Atty Says EB-5 Investments Not Securities In SEC Suit
A New York immigration attorney asked a California federal court for a quick win on Tuesday in the U.S. Securities and Exchange Commission's case alleging he operated as an unregistered broker-dealer and defrauded EB-5 investors, saying the activity is out of the commission’s purview.
Attorney Hui Feng and his Law Offices of Feng & Associates PC filed a motion for summary judgment, arguing that investments in EB-5 projects, an immigrant investor program administered by U.S. Citizenship and Immigration Services, don’t qualify as securities, meaning Feng didn’t need to register with regulators as a broker. Lawyers have been helping clients utilize the program to obtain permanent resident status since its inception in 1990, and they’ve never had to register before, he said.
“For over 25 years, immigration attorneys in this country — and on the west coast in particular — have helped foreign applicants navigate the complex EB-5 program and secure permanent legal status in the United States,” the motion said. “As far as defendants are aware, none of those lawyers registered as brokers because there was no suggestion by anyone — not the SEC, the USCIS, any other government agency, or any court — that they were in fact acting as brokers.”
The SEC filed suit against Feng in December 2015, at the same time that the agency sanctioned six other attorneys for similar alleged misconduct involving EB-5 investments.
The attorneys all represented individuals who sought to take part in the federal Immigrant Investor Program, which offers EB-5 visas to foreigners who invest at least $1 million, or $500,000 under certain circumstances, in commercial projects that create or maintain at least 10 full-time jobs.
The SEC alleged the attorneys violated securities law when they steered their clients to particular investment promoters known as regional centers, helped to effect transactions and received commissions from the centers when investments were successful.
In its complaint against Feng, the SEC said that in addition to not registering with the agency, Feng defrauded clients by failing to disclose that he and his firm received commissions for steering investors to EB-5 promoters.
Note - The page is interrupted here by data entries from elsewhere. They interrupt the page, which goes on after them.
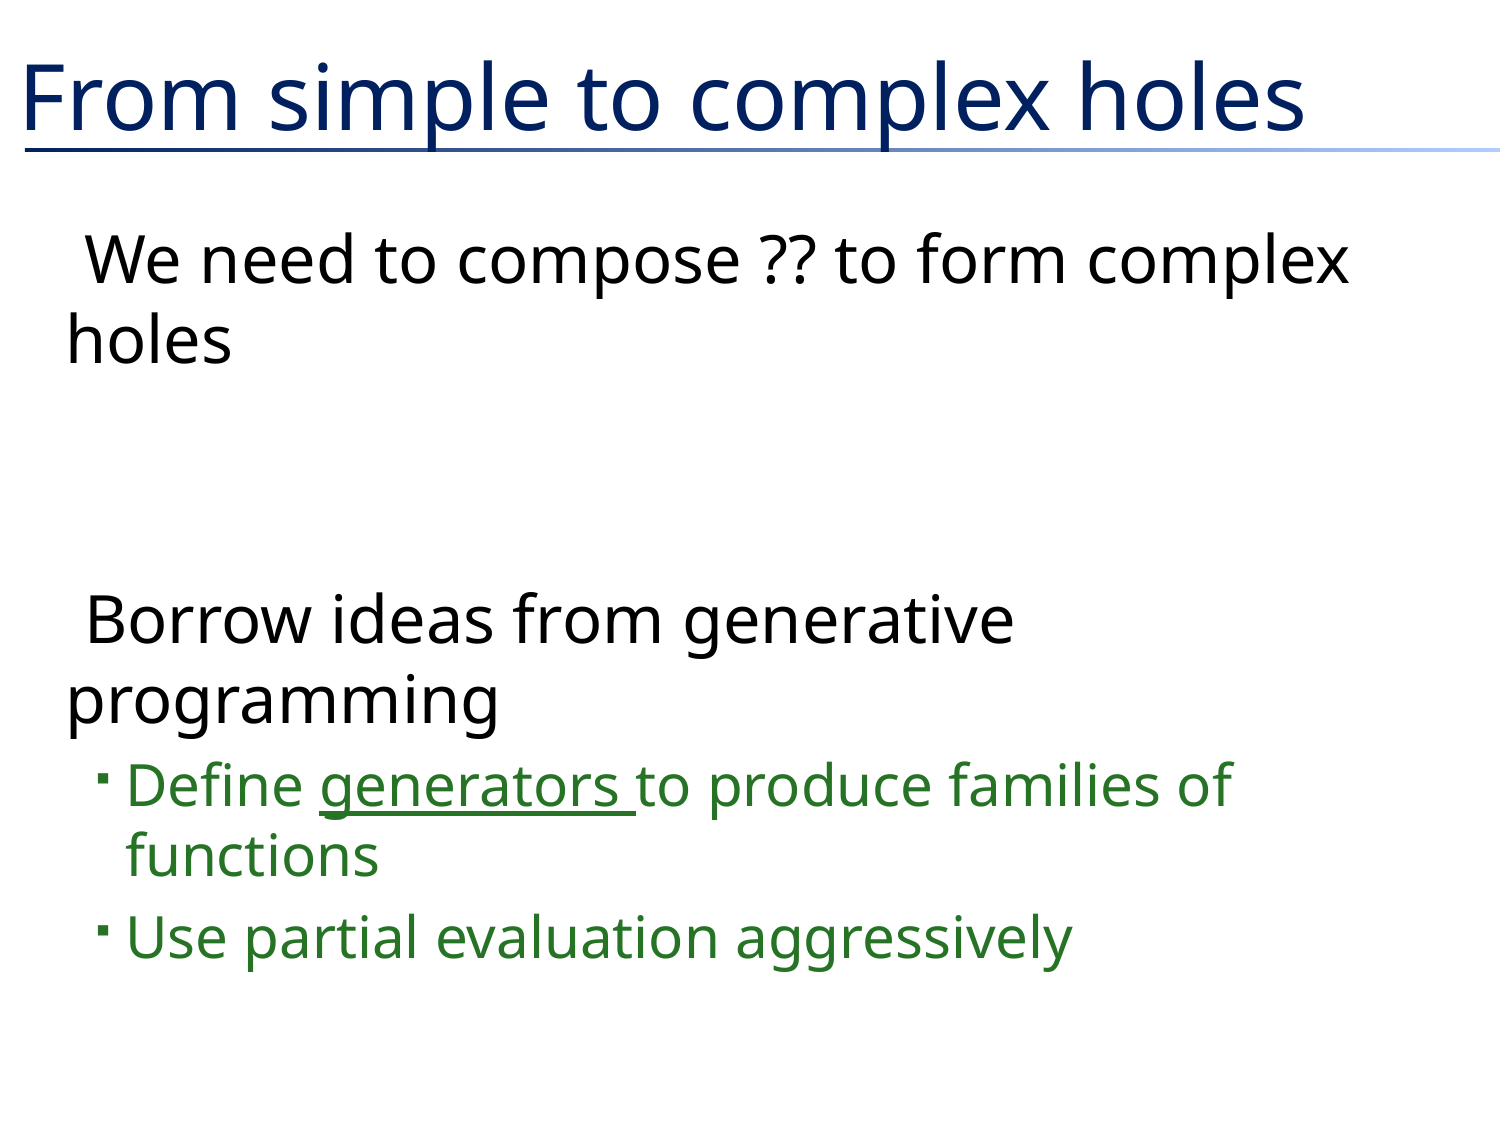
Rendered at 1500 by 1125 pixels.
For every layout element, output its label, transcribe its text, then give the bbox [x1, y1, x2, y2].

list We need to compose ?? to form complex holes Borrow ideas from generative programming Define generators to produce families of functions Use partial evaluation aggressively [50, 209, 1475, 990]
title From simple to complex holes [3, 0, 1500, 188]
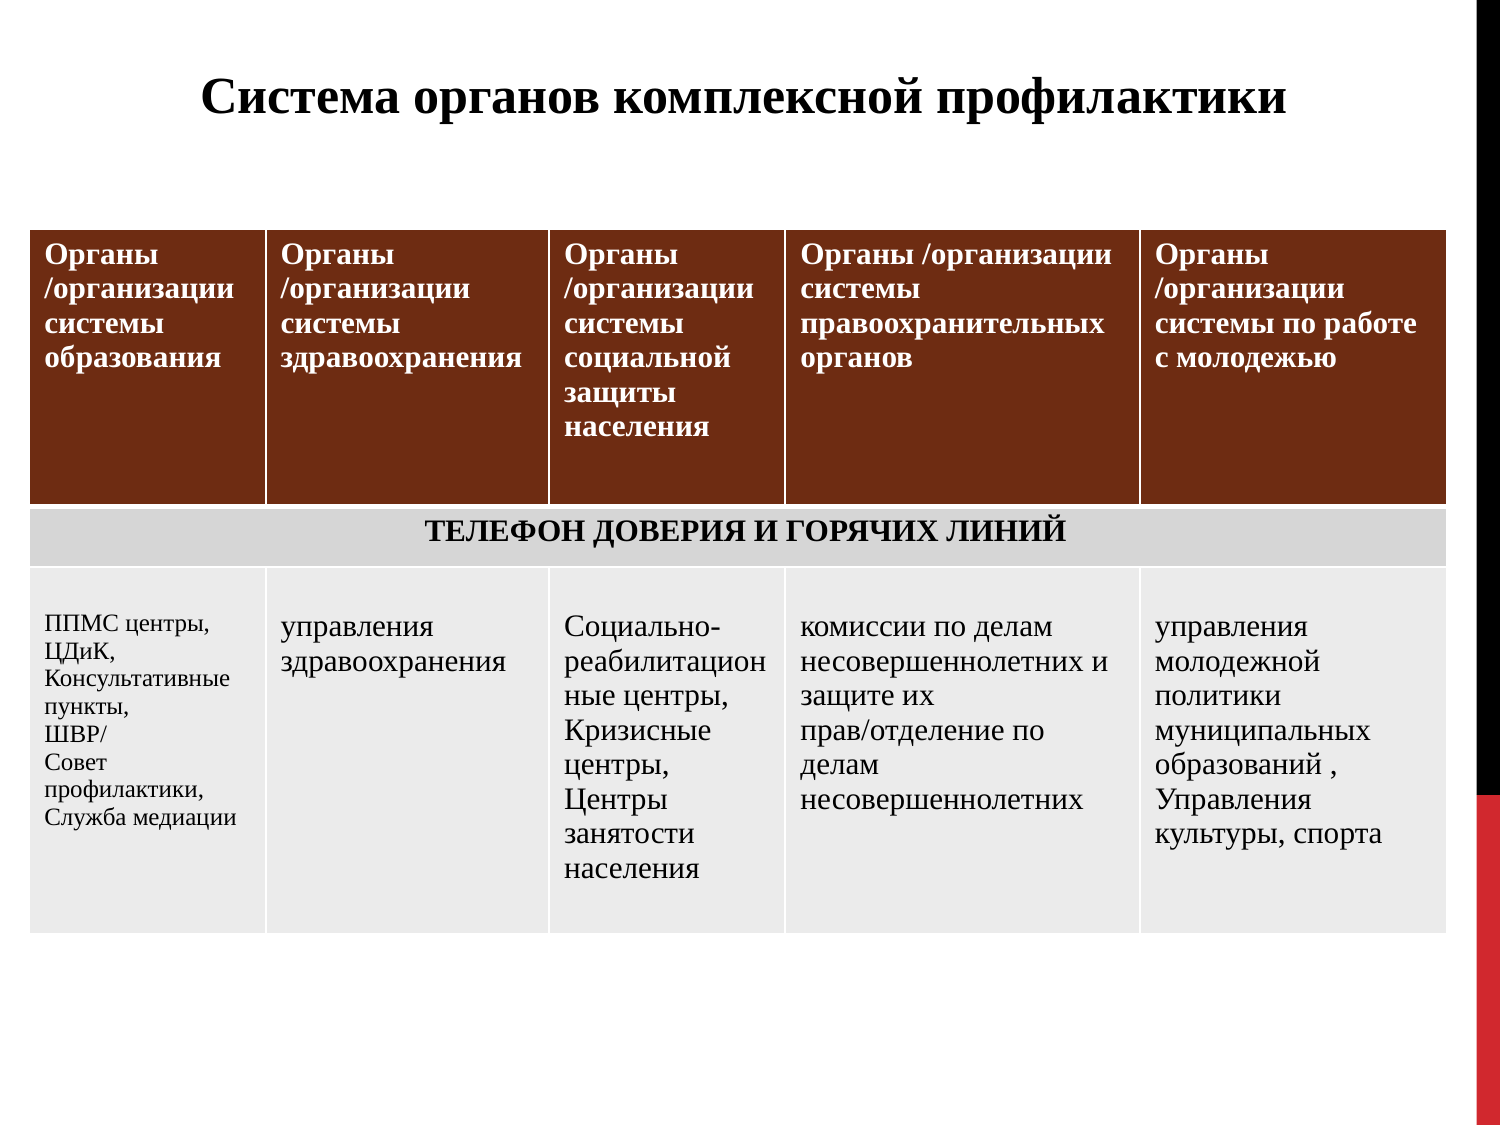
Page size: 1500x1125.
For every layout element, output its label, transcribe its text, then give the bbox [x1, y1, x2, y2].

The SEC said Feng and his firm gained more than $1.1 million in compensation from five promoters and are slated to receive $3.1 million more.
Feng argued Wednesday that the investments do not constitute securities because federal law requires investors to expect a profit from such instruments. He said the primary concern of his clients, who were mostly Chinese nationals, was to obtain visas, and that they didn’t expect to receive a return on their investments in the projects. This made his main objective identifying projects he believed would meet USCIS’s requirements for job creation, and therefore fulfill his clients’ desires of obtaining permanent residency.
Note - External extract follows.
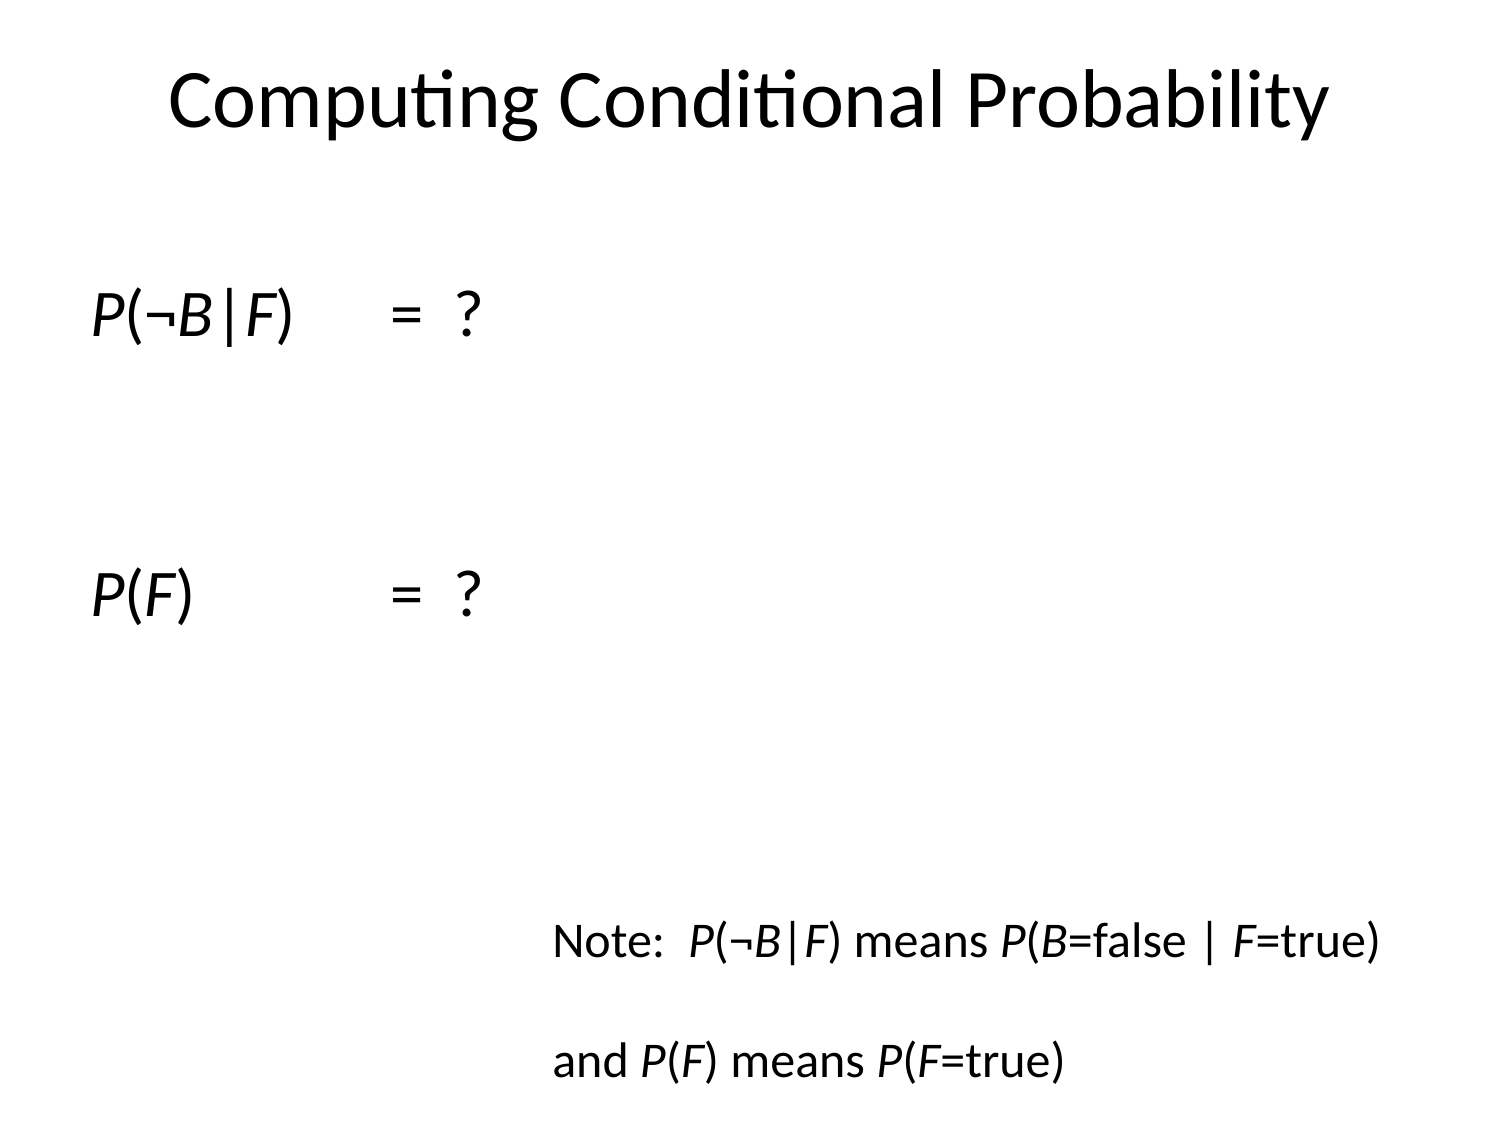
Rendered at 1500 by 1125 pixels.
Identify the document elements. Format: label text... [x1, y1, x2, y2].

text_box Note: P(¬B|F) means P(B=false | F=true) and P(F) means P(F=true) [537, 899, 1413, 1095]
list P(¬B|F) = ? P(F) = ? [75, 262, 1463, 1063]
title Computing Conditional Probability [75, 0, 1425, 188]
“Mr. Feng provides immigration services, and engages in legal due diligence to screen EB-5 programs and select the most reliable ones for his clients as part of his essential immigration services,” the motion said.
He further argued that the regional centers tacked on mandatory marketing fees that eliminated any chance of his clients receiving more money back from their investments than they put in, making it even more clear they had no expectation of earning a profit.
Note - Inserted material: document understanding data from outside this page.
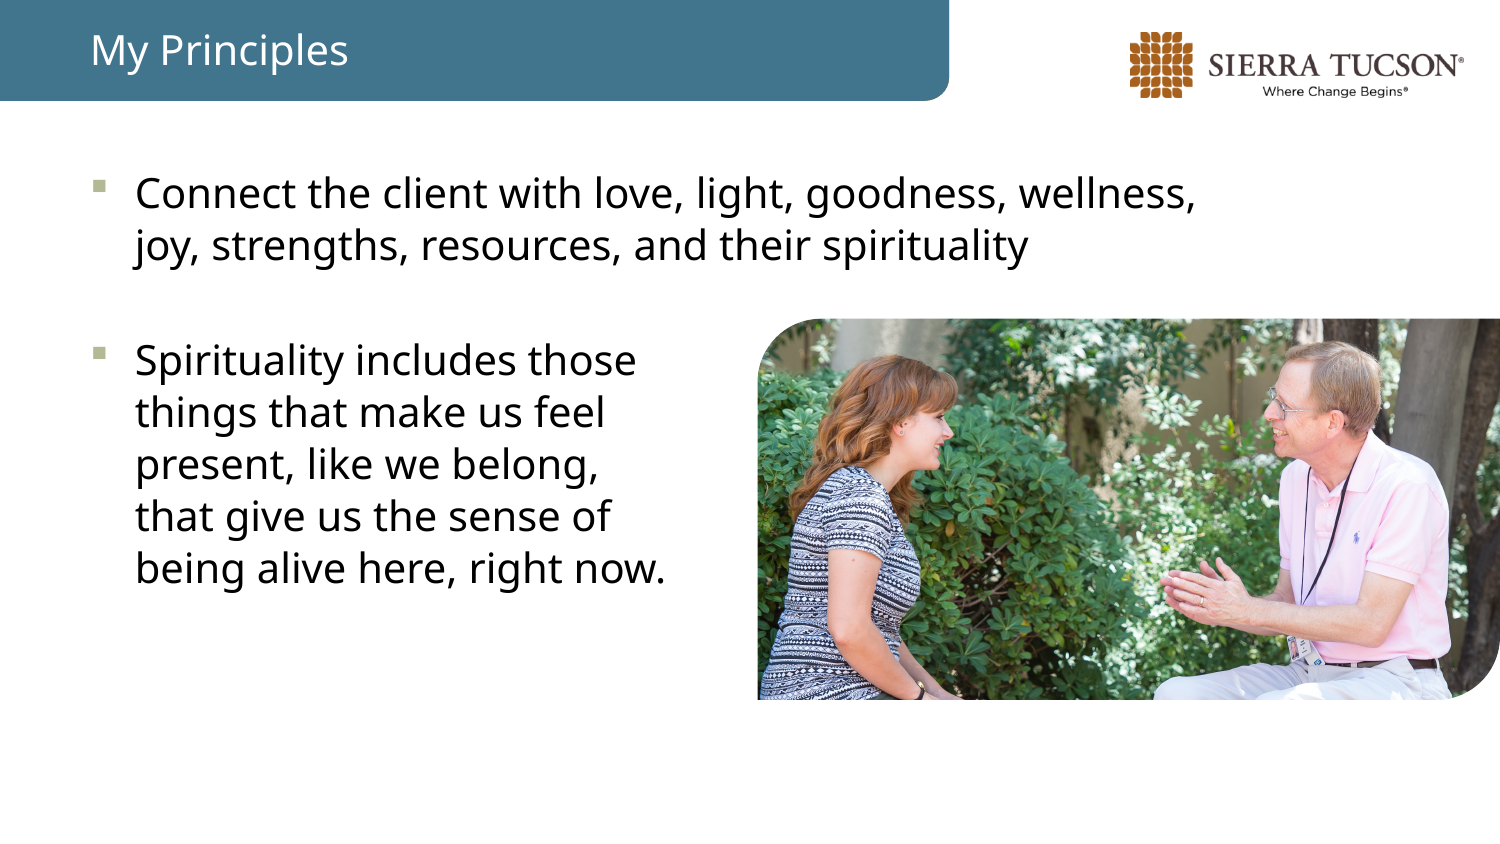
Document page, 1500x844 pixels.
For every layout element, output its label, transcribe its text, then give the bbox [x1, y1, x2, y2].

picture [757, 318, 1500, 701]
text_box [0, 0, 344, 103]
list Connect the client with love, light, goodness, wellness, joy, strengths, resources, and their spirituality Spirituality includes those things that make us feel present, like we belong, that give us the sense of being alive here, right now. [75, 157, 1255, 766]
list My Principles [75, 0, 1013, 82]
text_box [343, 82, 951, 103]
picture [1130, 32, 1464, 98]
“Subjectively, overwhelming evidence points to the fact that Mr. Feng’s EB-5 investors simply did not care about whether or not they earned a financial ‘profit’ from their EB-5 investment,” the motion said. “Instead, they were exclusively concerned with whether or not their investment would result in their securing permanent residency in the U.S.”
Feng said that if the instruments are not considered securities, he could not have violated the Exchange Act since he was not acting as a broker under it. He also argued that the fees he receives from the regional centers are based on immigration outcomes and don’t relate to the actual EB-5 investments themselves, meaning he could not have committed securities fraud, as the SEC alleges.
“In other words, Mr. Feng’s incentives, as a lawyer, were completely aligned with those of his clients, and there was no reason for Mr. Feng to engage in ‘abusive sales practices’ that might benefit himself to the detriment of his clients,” the motion said.
The motion also noted that attorneys already operate under heightened fiduciary duties and that it “makes little sense, as a matter of public policy” to also subject them to regulations covering brokers.
An attorney for Feng, Andrew B. Holmes of Holmes Taylor & Jones LLP, told Law360 Wednesday that the SEC is stretching a bit.
“Especially in these EB-5 cases where the attorneys are being tried,” he said. “There’s so much regulation already, it just seems like the SEC is providing a solution in search of a problem.”
In late July, U.S. District Judge Consuelo Marshall denied another summary judgment bid from Feng, finding that the agency’s fraud claims are generally pled with “sufficient specificity.” The judge rejected Feng’s argument that the claims against him were “unconstitutionally vague,” and also found that the terms “security” and “broker” could be reasonably construed as applying to Feng’s type of activities.
Representatives for the SEC did not immediately respond to a request for comment Wednesday.
The SEC is represented by its attorneys Donald Searles and Megan M. Bergstrom.
Feng is represented by Andrew B. Holmes and Matthew D. Taylor of Holmes Taylor & Jones LLP.
The case is Securities and Exchange Commission v. Hui Feng et al., case number 2:15-cv-09420, in the U.S. District Court for the Central District of California.